The ying/yang of a rainy night. The sights and sounds a sensory feast, and yet a scene that scares me a bit. Living with tall trees overhead means living with that feeling. In the middle of a windy storm, I don’t know whether to sit by the window and enjoy the light show, or to hide out in the basement.
I look outside and think about birds sheltering down in the elements, and wonder what in the world they think. When they’re at the beginning of their night and wake in the dark to the clamor of thunder and the gushy sounds of rain pouring down through trees and shrubs to the spot where they’re trying to rest. I understand birds are light sleepers, but they don’t seem to wake up and start tweeting in the middle of a midnight rain. Some definitely tweet at the beginning of a daytime rain. As if to say, “Hey, in case you didn’t notice, folks, it’s raining. Better find cover under some branch.” And I imagine the rest of the birds roll their eyes and think, “Yeah, smarty pants, like the rest of us didn’t notice.”

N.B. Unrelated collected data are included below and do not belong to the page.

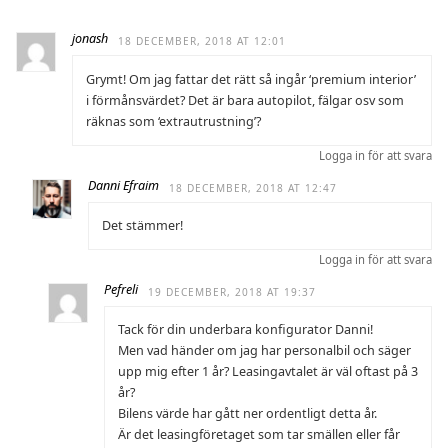
jonash
18 DECEMBER, 2018 AT 12:01
Grymt! Om jag fattar det rätt så ingår ‘premium interior’
i förmånsvärdet? Det är bara autopilot, fälgar osv som
räknas som ‘extrautrustning’?
Logga in för att svara
Danni Efraim
18 DECEMBER, 2018 AT 12:47
Det stämmer!
Logga in för att svara
Pefreli
19 DECEMBER, 2018 AT 19:37
Tack för din underbara konfigurator Danni!
Men vad händer om jag har personalbil och säger
upp mig efter 1 år? Leasingavtalet är väl oftast på 3
år?
Bilens värde har gått ner ordentligt detta år.
Är det leasingföretaget som tar smällen eller får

So do the dads come flying to the aid of the nest when it starts to rain hard? As far as I know, they don’t. I’m not sure we have studies, but I don’t think so. The mother, though, the mother spreads her wings over the little ones and must think something like, “Give me a break, I’ve been at this all day trying to keep these guys fed and content, and now in the middle of the night, when I’m not likely to go out and hunt juicy worms… now… now we get this rain. Like, can’t I at least get a decent night’s rest?” I haven’t found this information at the Audubon site, but what else can those birds be thinking?
“Well, I love a rainy night
It’s such a beautiful sight
I love to feel the rain on my face
Taste the rain on my lips
In the moonlight shadows
Showers wash all my cares away
I wake up to a sunny day
’cause I love a rainy night
yeah, I love a rainy night
Lyrics from Eddie Rabbitt’s I Love a Rainy Night.